** YOUR GOAL **
The goal is a clean copy of all the data below, with pictures dropped and everything else retyped exactly.
┌─ COLLECTED MATERIAL
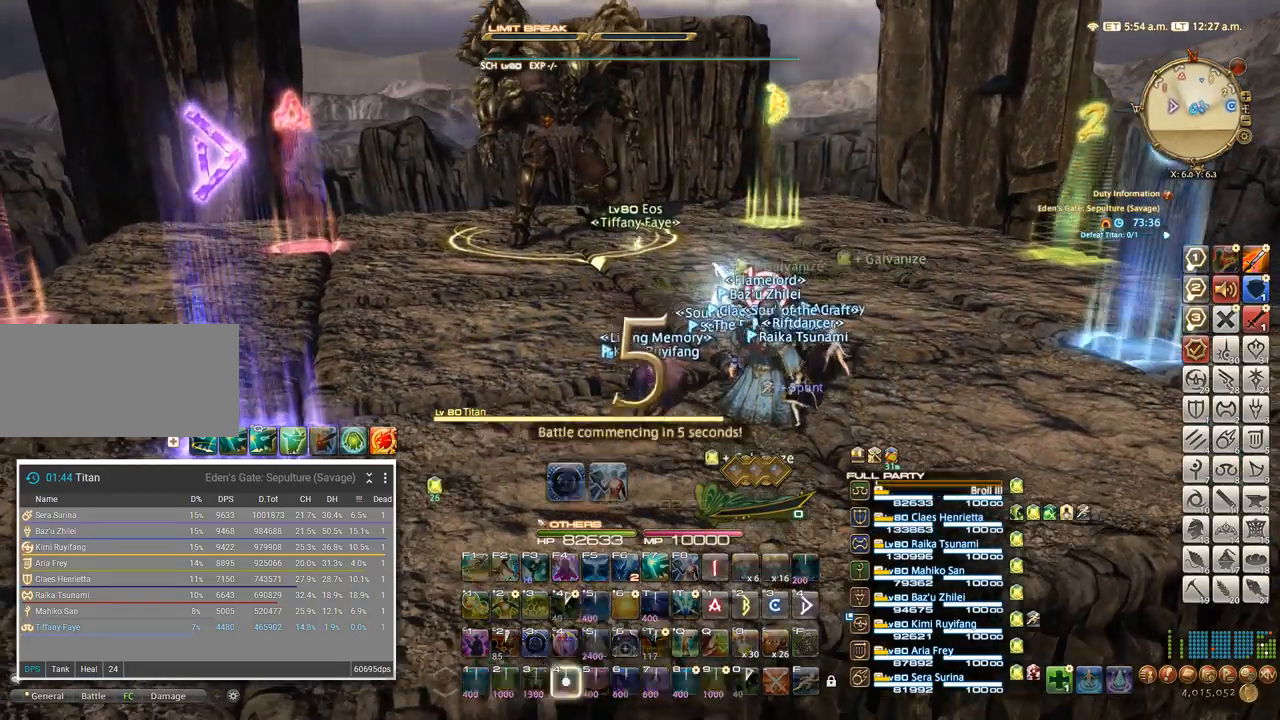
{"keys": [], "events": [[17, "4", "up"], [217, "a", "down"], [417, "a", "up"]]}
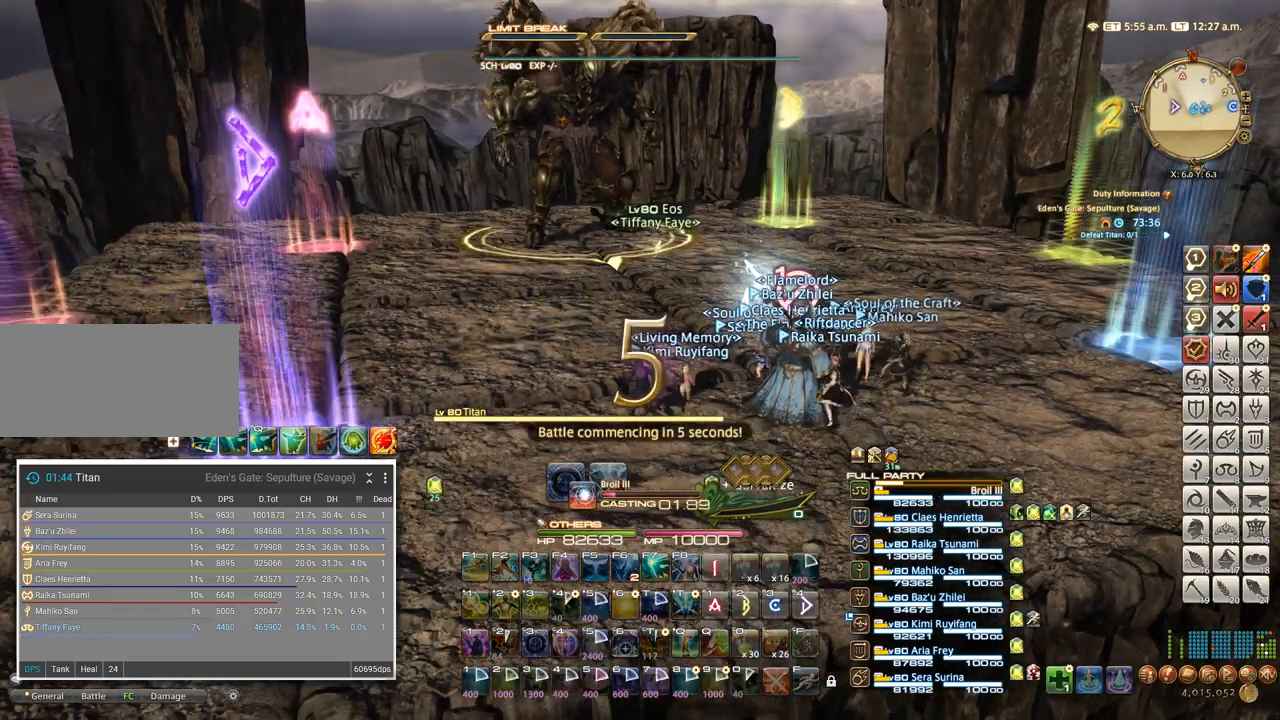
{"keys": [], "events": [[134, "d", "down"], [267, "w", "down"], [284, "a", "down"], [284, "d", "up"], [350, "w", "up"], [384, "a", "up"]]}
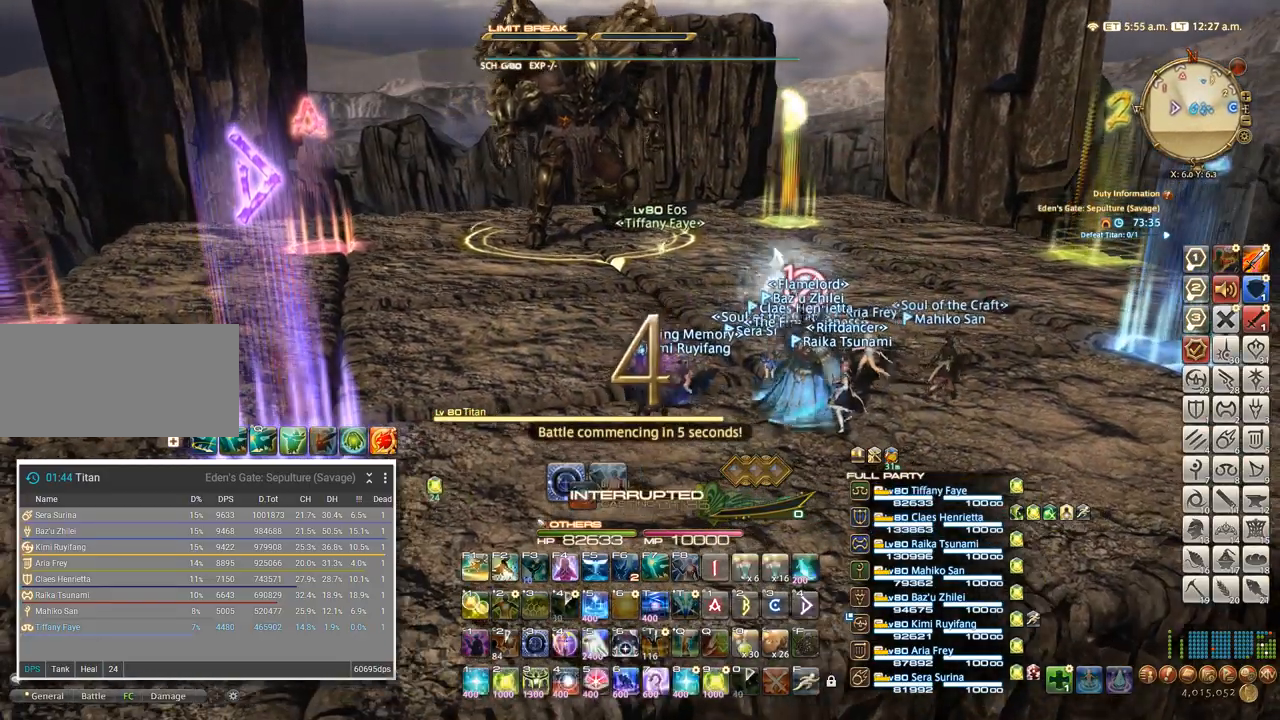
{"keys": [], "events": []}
└─
** RESULT OF THIS EXERCISE **
{"keys": [], "events": [[17, "4", "up"], [217, "a", "down"], [417, "a", "up"]]}
{"keys": [], "events": [[134, "d", "down"], [267, "w", "down"], [284, "a", "down"], [284, "d", "up"], [350, "w", "up"], [384, "a", "up"]]}
{"keys": [], "events": []}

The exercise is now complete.